A few months ago I was talking to one of my friends about a great contrast that I have seen within the sphere of Christianity. Many of my closest friends from APU know that when I hear the words "Homecoming King" I begin to cringe and turn "super-duper" awkward. For me, this persona was always one that my heart struggled against. This does not disregard anything of my time at APU or the blessing that the memories of that place still hold in my mind. For me, this insecurity lies in being categorized in a group which I hold little relationship to. For lack of a better name, I will call this group the "Invincibles." To me the invincibles is a group of people that I have never been able to understand. These people are real people who, many of which, I deeply respect, admire, and sometimes even envy a little. When I visit their homes the absence of conflict seems shocking. Their fathers are loving pastors or businessmen. He takes is wife out on "date night" and goes on vacation with her because he likes to do it. The Invincibles don't usually live extravagantly but have a nice family sized house with lots of happy pictures and a "footsteps" poem in their bathroom. They attend church every week as children and grow up and go to school at places like APU, not because they are forced to, but because they have been so profoundly impacted by a Godly family that they desire to build a family like that of their own. They go to APU and get a business degree. Their senior year they meet a wife/husband who grew up the same way. They have a beautiful wedding where everyone has to take communion and listen to "Come just as you are" as they walk down the aisle on a cliff above Laguna. They both get great jobs, are completely happy, are involved in their church and love everyone they come in contact with, and in the end they raise children just like themselves.
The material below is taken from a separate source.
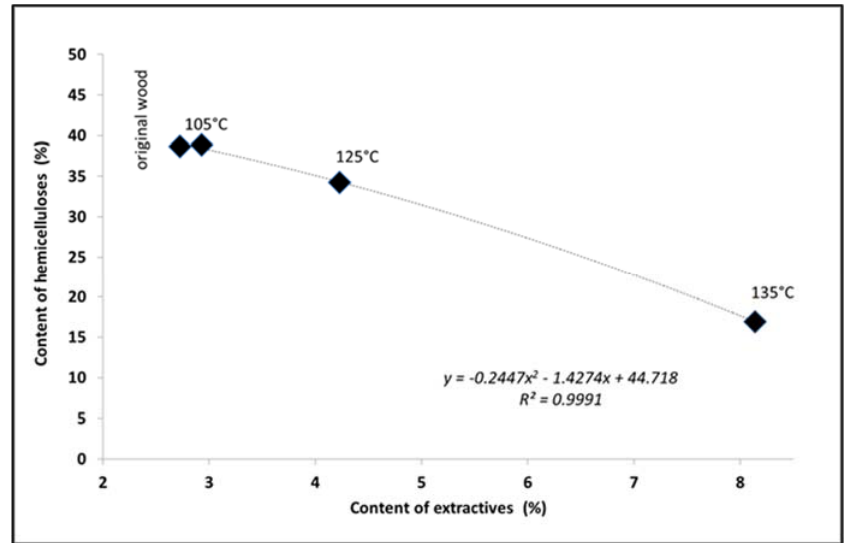
Figure 3. Dependence of the contents of hemicelluloses and extractives.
Then, there's me and my group. I call us the "wounded." Growing up in my family there were rarely happy moments. In fact, no one usually wanted to come visit my house. Sure, my parents loved me and raised me the best that they could, but we had some really hard times. In fact, those times were so hard that I was depressed and wanted to kill myself. That was why I came to know Jesus, because I needed him just to get me out of bed to go to basketball practice every morning. In fact, it wasn't untill APU that I finally was at a place where I could have an on-going state of joy from being in community. Yet, for those of us in the wounded category, we all know what it is like when we face the invincibles. They are a reminder that we have a whole life outside of school; one that we have to face every time we go home. It's funny because as a wounded, graduation almost feels like a reentry into that life. You realize that the real world is a tough place and that old habits die hard. Not only that but things don't get easier, most of the time you face even bigger issues than you did growing up. Sometimes you wonder if you are destined to a life of hardship upon hardship. This leads to a questioning of your faith and a lack of understanding as to "why God lets these things happen." You know all the right answers to that question because you took Exo/Deut and went to see Francis Chan in chapel everytime he spoke. Yet, it still doesn't add up in your gut. Still, there's that ache in your heart that believes and you don't quite give up.
I don't hate the invincibles. They were born the way they are and I'm glad I have them as my friends. They remind me that there is a right way of doing things. On the other hand, I would never lose my place as a wounded. In my last blog I talked about Elliott Smith. I think that the greatest gift of suffering is the bond it brings. Sometimes I like to think about Jesus the same way. Maybe in that Old Testament stuff he just didn't get us. He just didn't understand why we were so stupid and made all these bad mistakes. Sometimes I like to think that maybe God just wanted so bad to understand why Humanity was so hard. I feel like when He came to be one of us, He did it just as much for us as he did for himself. I look at when He saw Lazarus die and He cried. I think He cried because He understood. He understood what it was like to experience the pain that we experience; a pain that could not usually be experienced by an "Invincible" God. I hope that I never become so wounded that I can't believe anymore. I hope I never become so invincible that I don't cry with someone else.